As the exhibition’s title suggests, painting is both a way of life and a refuge for the artist.

“Painting for me is a therapeutic practice, the act of making, it does a lot for me and my life. I really don't know what else I would be doing if I wasn't making paintings,” he said. “I'm also thinking about the way in which I'm living my life where I'm trying to live my life as a man and do things that honor God and thinking about him as my as my refuge and believing in him, keeping his laws and his commandments, and through that I can get to this kingdom, I can get to this heaven. I'm always thinking about that relationship between what I'm doing in the studio and how I can speak about those things in the work. This is the way I chose to live my life, it's almost like that title for me is a mission statement, painting is my refuge, this is the way in which I will continue to live my life until my time is up.”

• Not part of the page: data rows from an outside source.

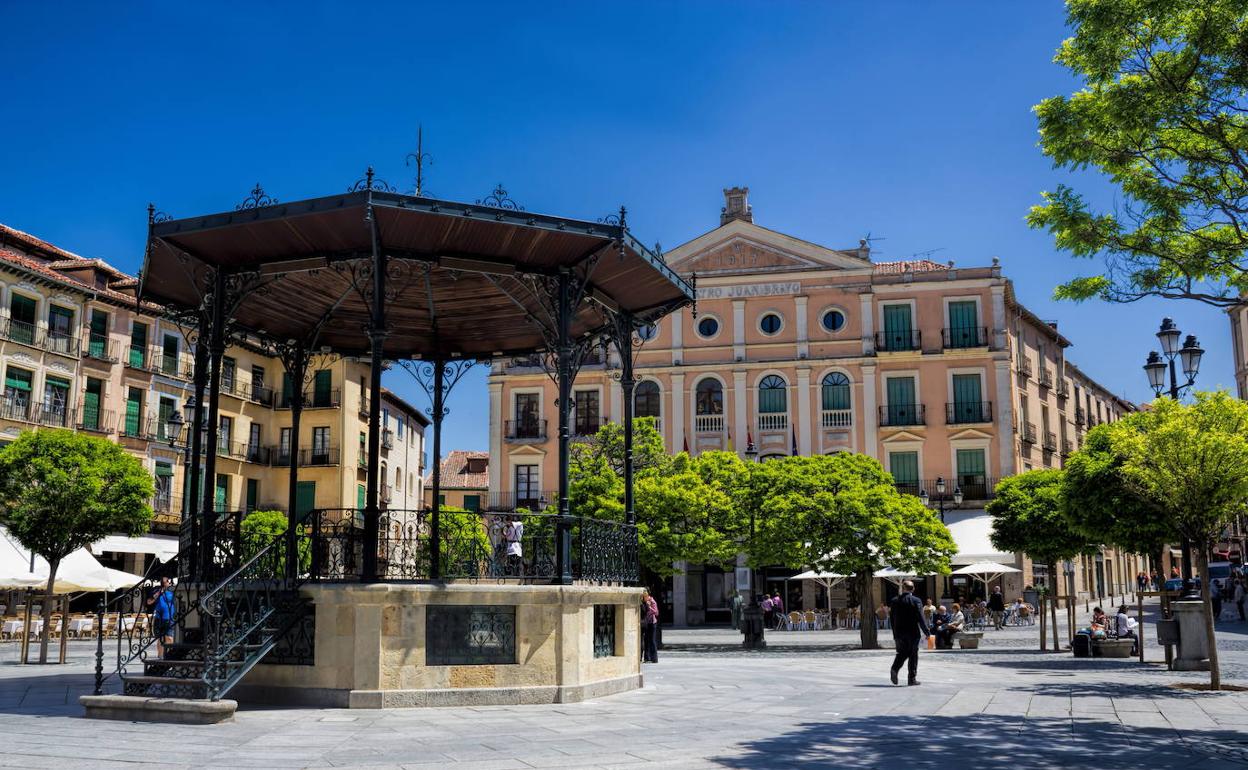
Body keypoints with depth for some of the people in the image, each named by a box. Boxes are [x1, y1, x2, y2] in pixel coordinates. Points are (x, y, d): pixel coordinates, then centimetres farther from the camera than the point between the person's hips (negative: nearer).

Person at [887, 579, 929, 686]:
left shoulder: (895, 600, 3)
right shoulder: (915, 601, -9)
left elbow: (892, 617, 8)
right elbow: (920, 618, -12)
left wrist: (895, 634, 15)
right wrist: (926, 631, -6)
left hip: (899, 633, 3)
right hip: (912, 632, -3)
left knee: (902, 653, 15)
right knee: (913, 655, 5)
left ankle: (894, 669, -8)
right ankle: (912, 678, 6)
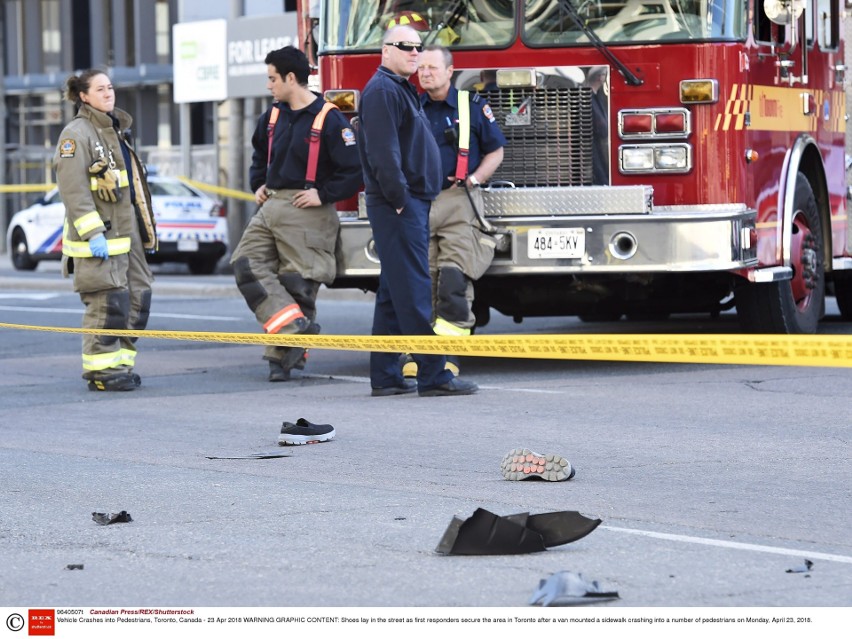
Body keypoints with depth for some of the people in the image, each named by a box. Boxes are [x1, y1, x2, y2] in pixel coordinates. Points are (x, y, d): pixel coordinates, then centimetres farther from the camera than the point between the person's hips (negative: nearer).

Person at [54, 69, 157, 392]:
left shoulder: (116, 130, 20)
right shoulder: (77, 133, -9)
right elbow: (73, 190, -17)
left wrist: (144, 229, 24)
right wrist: (93, 233, -23)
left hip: (127, 232, 9)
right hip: (98, 237, -9)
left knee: (138, 297, 8)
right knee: (108, 301, -11)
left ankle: (122, 362, 16)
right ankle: (101, 369, -4)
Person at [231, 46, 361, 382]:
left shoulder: (329, 120, -11)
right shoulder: (272, 117, 13)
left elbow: (354, 168, -14)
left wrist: (324, 194, -15)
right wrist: (258, 184, 19)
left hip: (306, 213, -8)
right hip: (271, 208, 8)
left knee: (297, 281, -5)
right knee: (247, 263, -8)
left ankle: (284, 356, -1)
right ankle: (294, 324, -16)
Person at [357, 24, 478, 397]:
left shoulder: (402, 90, 21)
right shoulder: (382, 91, -11)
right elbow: (383, 152, -20)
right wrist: (399, 199, -20)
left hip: (412, 203, 11)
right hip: (398, 207, -11)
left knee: (395, 291, 10)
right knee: (415, 288, -11)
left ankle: (385, 376, 12)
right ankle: (433, 375, -13)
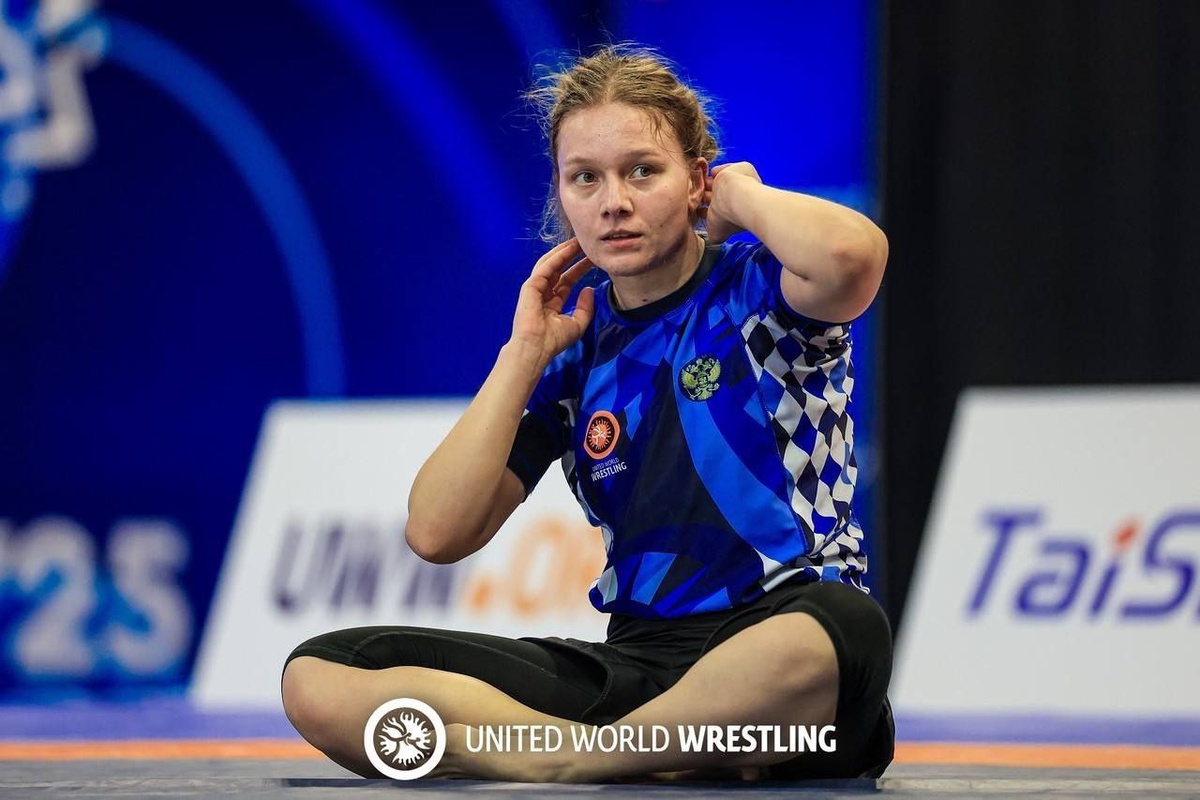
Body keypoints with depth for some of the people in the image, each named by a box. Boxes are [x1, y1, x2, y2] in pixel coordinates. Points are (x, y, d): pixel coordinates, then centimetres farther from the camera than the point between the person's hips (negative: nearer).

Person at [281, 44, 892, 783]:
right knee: (320, 678, -12)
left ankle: (568, 760, -18)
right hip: (638, 661, 4)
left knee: (836, 632, -44)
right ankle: (684, 754, -20)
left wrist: (741, 196, -6)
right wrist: (526, 352, 1)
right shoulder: (576, 346, 11)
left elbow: (853, 251, -27)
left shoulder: (760, 293, 0)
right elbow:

Scott Avett, "Peanut Butter Bread with Sprinkles", 2022.

Sylvester was born in Jacksonville, N.C. near Camp Lejeune where his father was stationed. The family moved to Oakland when he was a toddler. Another artist born in North Carolina–this one a lifelong resident best-known for his work in another genre–also has an exhibition of his paintings on view in Charlotte.

Scott Avett, one half of the Gammy nominated The Avett Brothers, has been working as a visual artist along with his music career since graduating with a BFA from East Carolina University in 2000. His latest paintings can be seen and purchased at SOCO Gallery during “Purpose at Random,” opening September 14 and running through November 2. The gallery will host a question-and-answer session with the artist open to the public on October 5.